The task
Rewrite the lines below with "top-left" replaced by "upper-left" and everything else unchanged, leaving out the pictures.

Collected material

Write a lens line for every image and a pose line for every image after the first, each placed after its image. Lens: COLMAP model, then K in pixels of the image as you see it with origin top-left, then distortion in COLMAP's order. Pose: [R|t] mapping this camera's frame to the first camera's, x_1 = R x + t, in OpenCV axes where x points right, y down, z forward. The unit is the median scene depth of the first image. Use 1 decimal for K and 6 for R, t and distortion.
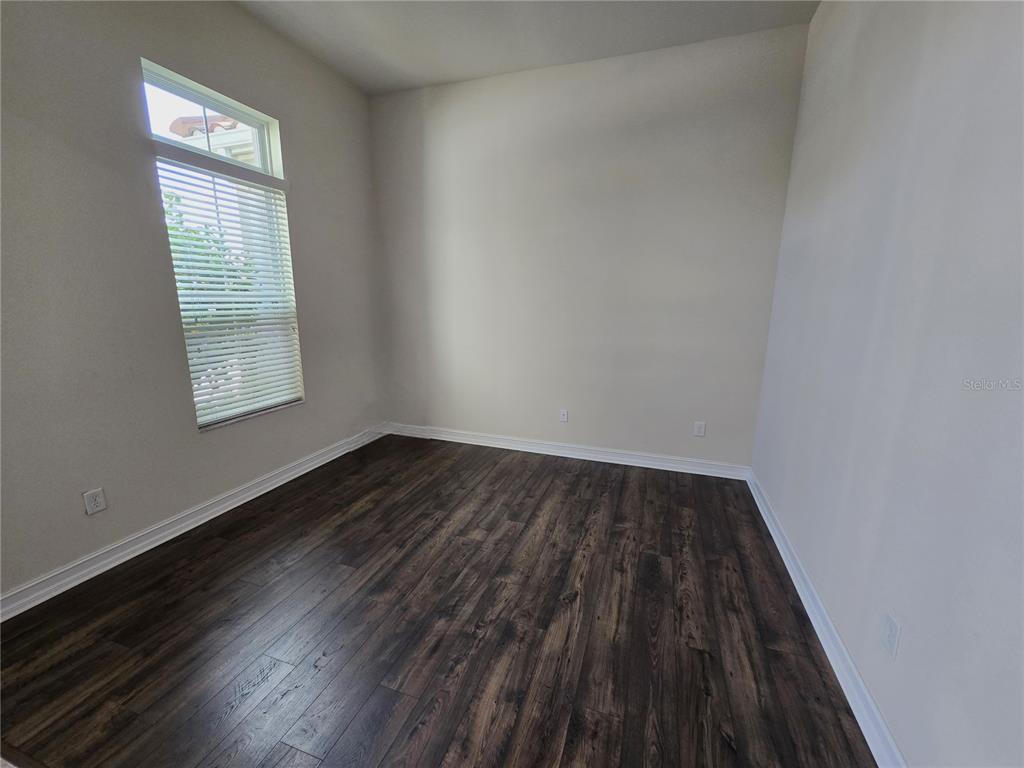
lens RADIAL K [[419.8, 0, 512.0], [0, 419.8, 384.0], [0, 0, 1]] dist [-0.001151, -0.000439]
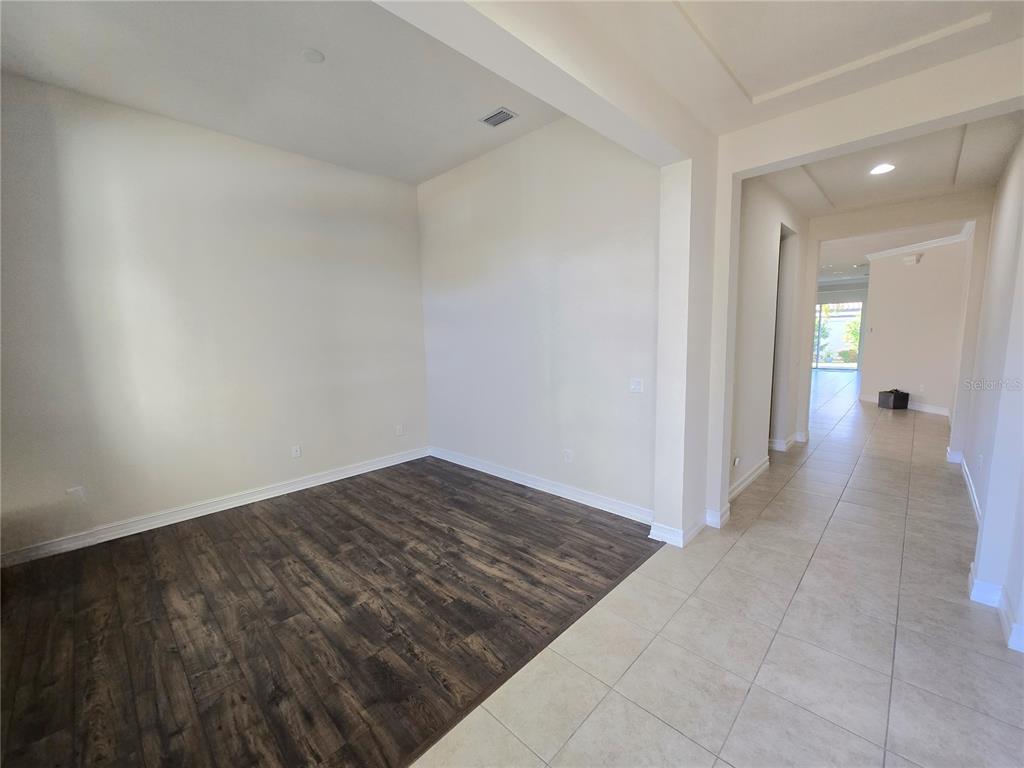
lens RADIAL K [[419.8, 0, 512.0], [0, 419.8, 384.0], [0, 0, 1]] dist [-0.001151, -0.000439]
pose [[0.426708, -0.128862, 0.895162, -0.858426], [0.210452, 0.976773, 0.040291, -0.033360], [-0.879562, 0.171196, 0.443917, -0.000178]]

Answer to this task
Write a lens line for every image and a pose line for every image after the first, each placed after its image. Lens: COLMAP model, then K in pixels of the image as you see it with origin upper-left, then distortion in COLMAP's order. Pose: [R|t] mapping this camera's frame to the first camera's, x_1 = R x + t, in OpenCV axes where x points right, y down, z forward. The unit is the median scene depth of the first image. Use 1 decimal for K and 6 for R, t and distortion.
lens RADIAL K [[419.8, 0, 512.0], [0, 419.8, 384.0], [0, 0, 1]] dist [-0.001151, -0.000439]
lens RADIAL K [[419.8, 0, 512.0], [0, 419.8, 384.0], [0, 0, 1]] dist [-0.001151, -0.000439]
pose [[0.426708, -0.128862, 0.895162, -0.858426], [0.210452, 0.976773, 0.040291, -0.033360], [-0.879562, 0.171196, 0.443917, -0.000178]]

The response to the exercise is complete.